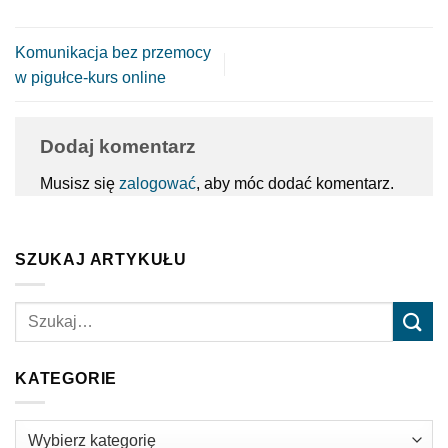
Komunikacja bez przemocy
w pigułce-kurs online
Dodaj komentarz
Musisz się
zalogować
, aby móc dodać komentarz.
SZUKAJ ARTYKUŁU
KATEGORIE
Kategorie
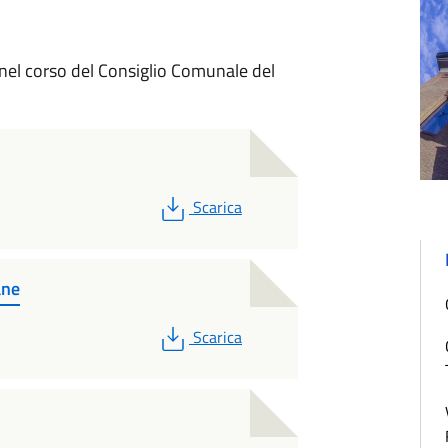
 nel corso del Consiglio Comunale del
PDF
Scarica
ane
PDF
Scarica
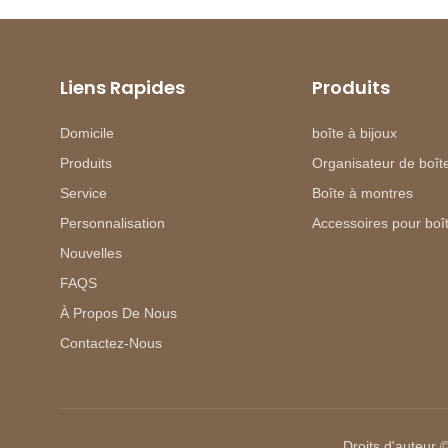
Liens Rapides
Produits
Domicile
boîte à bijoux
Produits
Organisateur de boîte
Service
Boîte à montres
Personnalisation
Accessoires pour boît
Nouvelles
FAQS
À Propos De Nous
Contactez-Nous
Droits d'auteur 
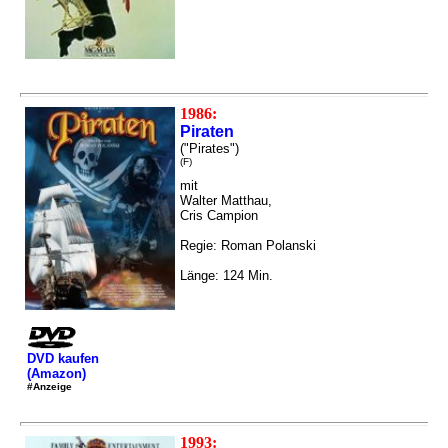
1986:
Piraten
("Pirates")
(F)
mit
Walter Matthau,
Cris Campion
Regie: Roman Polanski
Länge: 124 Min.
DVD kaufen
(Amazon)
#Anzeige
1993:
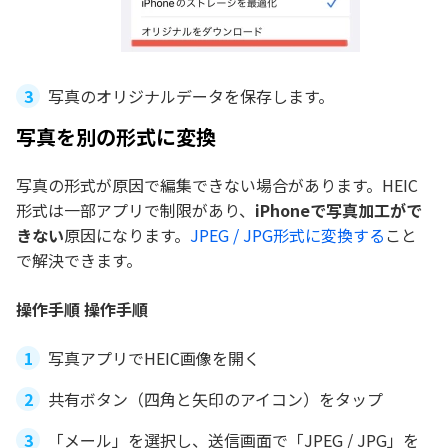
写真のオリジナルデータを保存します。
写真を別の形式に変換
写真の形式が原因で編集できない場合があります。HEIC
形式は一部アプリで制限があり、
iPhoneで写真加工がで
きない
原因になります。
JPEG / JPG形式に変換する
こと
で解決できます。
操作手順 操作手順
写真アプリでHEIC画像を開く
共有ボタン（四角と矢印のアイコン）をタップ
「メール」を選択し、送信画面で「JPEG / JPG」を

■ TASK GOAL
A reply should hold exactly the lines from the one containing "写真のオリジナルデータを保存します。" through the end of the data above, nothing more.

■ PROBLEM SOLUTION
写真のオリジナルデータを保存します。
写真を別の形式に変換
写真の形式が原因で編集できない場合があります。HEIC
形式は一部アプリで制限があり、
iPhoneで写真加工がで
きない
原因になります。
JPEG / JPG形式に変換する
こと
で解決できます。
操作手順 操作手順
写真アプリでHEIC画像を開く
共有ボタン（四角と矢印のアイコン）をタップ
「メール」を選択し、送信画面で「JPEG / JPG」を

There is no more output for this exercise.